Both Meng and McGraw say these are good practices for the industry to take, but it’s still not clear whether they’re having an effect on PEDv. Numbers of cases have gone down slightly this summer, but this tends to be a time when the virus is naturally less transmissible. The heat and humidity make it harder for PEDv to survive. Only as the weather gets colder will researchers know for sure whether their efforts were successful.

“It spread through last summer, and it’s spreading through this summer, so something is telling me that we still haven’t figured out why the virus is spreading like this,” Meng says.
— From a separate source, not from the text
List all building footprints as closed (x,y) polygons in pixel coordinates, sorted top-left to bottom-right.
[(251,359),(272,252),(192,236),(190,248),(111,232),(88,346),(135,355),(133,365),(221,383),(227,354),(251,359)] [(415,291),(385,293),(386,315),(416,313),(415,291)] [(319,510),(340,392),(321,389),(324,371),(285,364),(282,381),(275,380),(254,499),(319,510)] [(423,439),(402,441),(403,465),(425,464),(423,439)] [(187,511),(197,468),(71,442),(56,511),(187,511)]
Both farmers and researchers are hoping to develop a PEDv vaccine in the near future. An injectable, killed virus vaccine was just approved by the USDA, but it appears to be less than ideal. Still, farmers are using it because it’s better than nothing, although everyone is holding out hope than an oral, live virus vaccine will be developed soon. Both the USDA and the National Pork Board are funding research in this area.

McGraw emphasizes that there is no public health risk to humans from the virus, and that pork is safe to eat. Less clear is the virus’ impact on environmental conditions. For the past two years, retired Marine Corps officer Rick Dove has been photographing the hog industry in eastern North Carolina from a small plane and has accumulated nearly half a million photos. What he found shows that the PEDv outbreak may be worse than anyone suspected.

“They do send some of the dead pigs off for rendering, but when we’re driving around, we’ll look at their dumpsters and we’ll see these pigs just overflowing. And these aren’t just little pigs; they’re also the big sows. Buzzards are all flying around pecking at them, and there are insects and flies, and you can see blood on the ground. It’s a very grotesque scene,” Dove says.

The large number of dead adult pigs Dove has spotted indicates that the low mortality among sows may not be the case, although he couldn’t determine the cause of death for these pigs. And with so many pigs dying, farms have been challenged to try to find hygienic ways to dispose of the carcasses. Improper burial, Dove says, could mean that harmful bacteria are leeching into the waterways. In eastern North Carolina, which has been hard hit by PEDv and contains many hog farms, the water table is extremely high, making it easy for contamination to occur.

“Pigs produce 10 times the fecal matter as humans. That means that all the pigs in North Carolina produce the same amount of feces every day as the people in North Carolina, California, New York, Texas, Pennsylvania, New Hampshire, and North Dakota,” Dove says.

Intensive livestock farming basically means housing animals in artificial cities. Just as humans needed to develop wastewater processing facilities to promote optimal health in our urban areas, we will need to do the same for livestock, Dove says.

“If we don’t fix this situation, PEDv isn’t going to be the worst thing that we’re going to see,” Dove says.